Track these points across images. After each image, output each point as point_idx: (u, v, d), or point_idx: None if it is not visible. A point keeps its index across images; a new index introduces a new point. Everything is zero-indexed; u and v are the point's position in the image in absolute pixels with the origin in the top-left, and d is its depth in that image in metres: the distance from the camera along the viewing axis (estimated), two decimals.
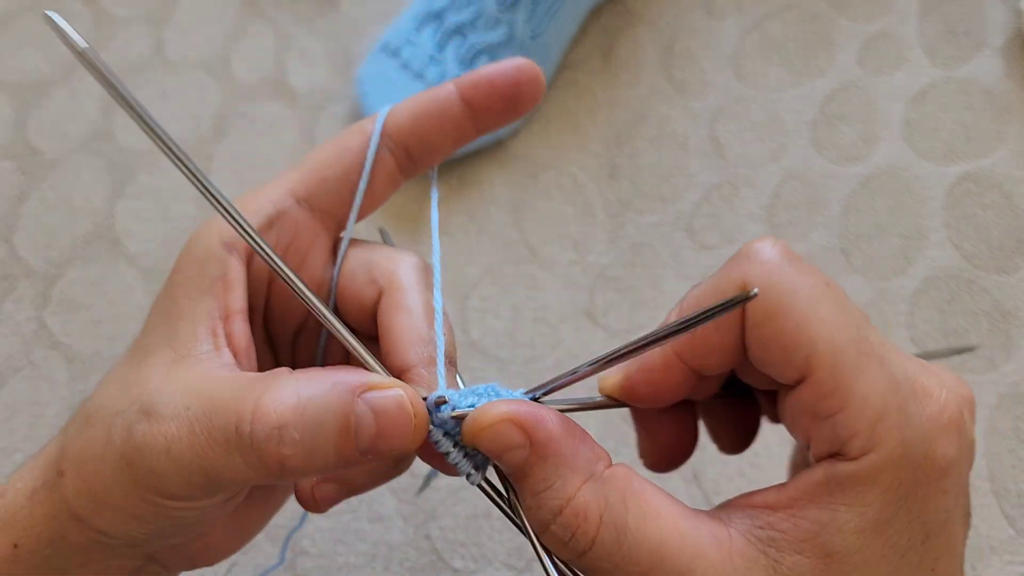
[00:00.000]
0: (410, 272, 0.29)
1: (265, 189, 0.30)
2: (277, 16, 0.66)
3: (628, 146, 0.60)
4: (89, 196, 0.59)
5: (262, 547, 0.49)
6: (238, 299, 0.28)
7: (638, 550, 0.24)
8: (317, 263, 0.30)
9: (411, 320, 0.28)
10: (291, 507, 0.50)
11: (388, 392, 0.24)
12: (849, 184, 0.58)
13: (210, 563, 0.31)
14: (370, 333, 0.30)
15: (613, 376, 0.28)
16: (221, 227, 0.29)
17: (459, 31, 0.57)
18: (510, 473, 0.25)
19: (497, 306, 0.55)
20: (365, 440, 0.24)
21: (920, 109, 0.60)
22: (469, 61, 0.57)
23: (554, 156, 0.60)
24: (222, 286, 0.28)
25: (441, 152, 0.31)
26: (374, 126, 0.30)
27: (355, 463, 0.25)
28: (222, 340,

...

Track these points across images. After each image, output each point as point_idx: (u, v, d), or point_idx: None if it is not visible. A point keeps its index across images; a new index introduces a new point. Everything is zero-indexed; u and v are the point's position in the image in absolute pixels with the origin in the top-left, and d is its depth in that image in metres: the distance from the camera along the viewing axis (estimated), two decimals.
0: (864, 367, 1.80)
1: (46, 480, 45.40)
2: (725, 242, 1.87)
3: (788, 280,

* * *

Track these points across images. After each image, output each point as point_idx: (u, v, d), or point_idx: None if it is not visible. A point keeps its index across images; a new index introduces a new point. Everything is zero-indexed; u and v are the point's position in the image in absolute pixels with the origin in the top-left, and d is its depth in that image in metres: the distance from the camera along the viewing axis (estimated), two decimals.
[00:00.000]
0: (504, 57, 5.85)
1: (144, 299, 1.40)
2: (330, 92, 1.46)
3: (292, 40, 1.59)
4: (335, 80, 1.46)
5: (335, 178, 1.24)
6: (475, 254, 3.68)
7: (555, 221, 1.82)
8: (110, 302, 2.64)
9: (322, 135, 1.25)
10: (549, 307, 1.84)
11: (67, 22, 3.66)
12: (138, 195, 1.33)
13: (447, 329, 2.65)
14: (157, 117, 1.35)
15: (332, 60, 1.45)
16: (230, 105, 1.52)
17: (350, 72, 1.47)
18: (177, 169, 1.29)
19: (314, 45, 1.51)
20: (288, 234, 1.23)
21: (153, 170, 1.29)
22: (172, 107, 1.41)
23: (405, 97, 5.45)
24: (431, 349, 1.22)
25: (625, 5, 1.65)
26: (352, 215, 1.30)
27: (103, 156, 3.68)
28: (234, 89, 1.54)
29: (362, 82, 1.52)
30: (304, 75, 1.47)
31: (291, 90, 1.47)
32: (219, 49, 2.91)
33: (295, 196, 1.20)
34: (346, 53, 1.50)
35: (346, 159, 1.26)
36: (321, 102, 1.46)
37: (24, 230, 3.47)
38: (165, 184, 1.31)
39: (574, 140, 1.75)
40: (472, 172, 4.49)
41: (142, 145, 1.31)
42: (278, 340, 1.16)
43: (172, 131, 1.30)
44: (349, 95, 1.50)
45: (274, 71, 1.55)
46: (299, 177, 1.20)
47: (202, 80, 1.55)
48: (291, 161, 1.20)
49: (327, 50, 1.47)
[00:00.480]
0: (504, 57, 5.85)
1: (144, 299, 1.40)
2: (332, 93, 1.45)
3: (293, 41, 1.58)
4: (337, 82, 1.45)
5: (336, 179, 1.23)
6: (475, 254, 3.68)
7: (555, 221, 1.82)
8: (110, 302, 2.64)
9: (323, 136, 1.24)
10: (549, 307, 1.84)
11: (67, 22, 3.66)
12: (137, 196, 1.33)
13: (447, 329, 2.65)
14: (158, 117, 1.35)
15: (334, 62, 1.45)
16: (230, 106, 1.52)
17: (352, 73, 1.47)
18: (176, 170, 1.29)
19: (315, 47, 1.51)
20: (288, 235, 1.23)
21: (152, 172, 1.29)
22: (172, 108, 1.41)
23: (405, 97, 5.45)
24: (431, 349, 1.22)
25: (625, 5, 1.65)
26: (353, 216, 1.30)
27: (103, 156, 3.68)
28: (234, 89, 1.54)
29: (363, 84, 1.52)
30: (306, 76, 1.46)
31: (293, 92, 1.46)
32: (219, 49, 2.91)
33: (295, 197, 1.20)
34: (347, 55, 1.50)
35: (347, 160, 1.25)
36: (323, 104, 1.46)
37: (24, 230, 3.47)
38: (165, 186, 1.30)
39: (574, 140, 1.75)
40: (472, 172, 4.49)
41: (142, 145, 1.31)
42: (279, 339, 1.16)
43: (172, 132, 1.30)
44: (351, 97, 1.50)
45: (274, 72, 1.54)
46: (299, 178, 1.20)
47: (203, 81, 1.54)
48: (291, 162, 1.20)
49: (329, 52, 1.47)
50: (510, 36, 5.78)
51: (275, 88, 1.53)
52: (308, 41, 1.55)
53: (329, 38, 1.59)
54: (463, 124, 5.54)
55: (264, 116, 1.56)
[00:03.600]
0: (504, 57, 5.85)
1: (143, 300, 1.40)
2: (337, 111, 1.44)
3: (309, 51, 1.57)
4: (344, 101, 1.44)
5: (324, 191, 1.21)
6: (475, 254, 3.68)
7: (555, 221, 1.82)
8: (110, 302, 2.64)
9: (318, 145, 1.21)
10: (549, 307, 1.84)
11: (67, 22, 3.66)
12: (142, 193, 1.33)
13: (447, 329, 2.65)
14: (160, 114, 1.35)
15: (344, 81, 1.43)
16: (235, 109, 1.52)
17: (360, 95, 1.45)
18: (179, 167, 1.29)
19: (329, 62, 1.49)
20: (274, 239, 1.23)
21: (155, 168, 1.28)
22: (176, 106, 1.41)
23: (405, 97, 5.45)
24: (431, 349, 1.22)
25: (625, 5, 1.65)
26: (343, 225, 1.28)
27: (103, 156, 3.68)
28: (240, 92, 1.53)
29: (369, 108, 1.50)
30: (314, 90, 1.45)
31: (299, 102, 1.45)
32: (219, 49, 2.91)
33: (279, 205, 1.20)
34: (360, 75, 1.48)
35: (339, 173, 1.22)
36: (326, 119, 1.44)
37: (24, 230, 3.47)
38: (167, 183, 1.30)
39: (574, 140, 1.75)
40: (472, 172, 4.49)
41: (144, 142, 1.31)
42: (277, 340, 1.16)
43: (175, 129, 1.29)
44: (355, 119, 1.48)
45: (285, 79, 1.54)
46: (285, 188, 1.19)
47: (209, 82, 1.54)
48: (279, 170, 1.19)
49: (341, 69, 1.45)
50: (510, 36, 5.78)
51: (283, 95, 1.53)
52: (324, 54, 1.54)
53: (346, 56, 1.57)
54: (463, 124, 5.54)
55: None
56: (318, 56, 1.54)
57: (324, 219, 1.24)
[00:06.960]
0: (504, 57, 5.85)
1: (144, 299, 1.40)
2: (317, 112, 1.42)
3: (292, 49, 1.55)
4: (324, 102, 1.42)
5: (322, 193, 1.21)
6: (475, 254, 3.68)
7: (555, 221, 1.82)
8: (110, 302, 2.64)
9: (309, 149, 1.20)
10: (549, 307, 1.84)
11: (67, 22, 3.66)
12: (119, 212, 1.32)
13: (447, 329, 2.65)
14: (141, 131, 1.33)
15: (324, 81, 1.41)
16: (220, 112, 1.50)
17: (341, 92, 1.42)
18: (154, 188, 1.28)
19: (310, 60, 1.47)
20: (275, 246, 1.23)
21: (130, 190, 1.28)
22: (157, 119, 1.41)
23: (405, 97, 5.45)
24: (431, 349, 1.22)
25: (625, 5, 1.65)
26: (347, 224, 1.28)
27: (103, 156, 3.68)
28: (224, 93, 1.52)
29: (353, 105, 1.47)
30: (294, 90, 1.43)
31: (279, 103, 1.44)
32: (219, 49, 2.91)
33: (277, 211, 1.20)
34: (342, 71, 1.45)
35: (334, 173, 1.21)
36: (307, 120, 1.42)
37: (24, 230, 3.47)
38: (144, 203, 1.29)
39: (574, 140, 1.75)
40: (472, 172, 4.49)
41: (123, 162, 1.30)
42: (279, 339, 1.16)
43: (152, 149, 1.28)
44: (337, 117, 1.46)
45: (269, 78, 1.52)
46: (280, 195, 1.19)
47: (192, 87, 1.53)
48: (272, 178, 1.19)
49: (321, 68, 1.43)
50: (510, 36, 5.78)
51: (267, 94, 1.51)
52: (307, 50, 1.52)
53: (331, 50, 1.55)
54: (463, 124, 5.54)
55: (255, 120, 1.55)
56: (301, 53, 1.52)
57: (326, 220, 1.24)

-- THE PROBLEM --
Retype only the stretch of lines above starting at the one with "16: (230, 105, 1.52)" and stopping at the one with "30: (304, 75, 1.47)", exactly as written, with both kept.

-- OUTPUT FOR THIS TASK --
16: (230, 105, 1.52)
17: (350, 72, 1.47)
18: (177, 169, 1.29)
19: (314, 45, 1.51)
20: (288, 234, 1.23)
21: (153, 170, 1.29)
22: (172, 107, 1.41)
23: (405, 97, 5.45)
24: (431, 349, 1.22)
25: (625, 5, 1.65)
26: (352, 215, 1.30)
27: (103, 156, 3.68)
28: (234, 89, 1.54)
29: (362, 82, 1.52)
30: (304, 75, 1.47)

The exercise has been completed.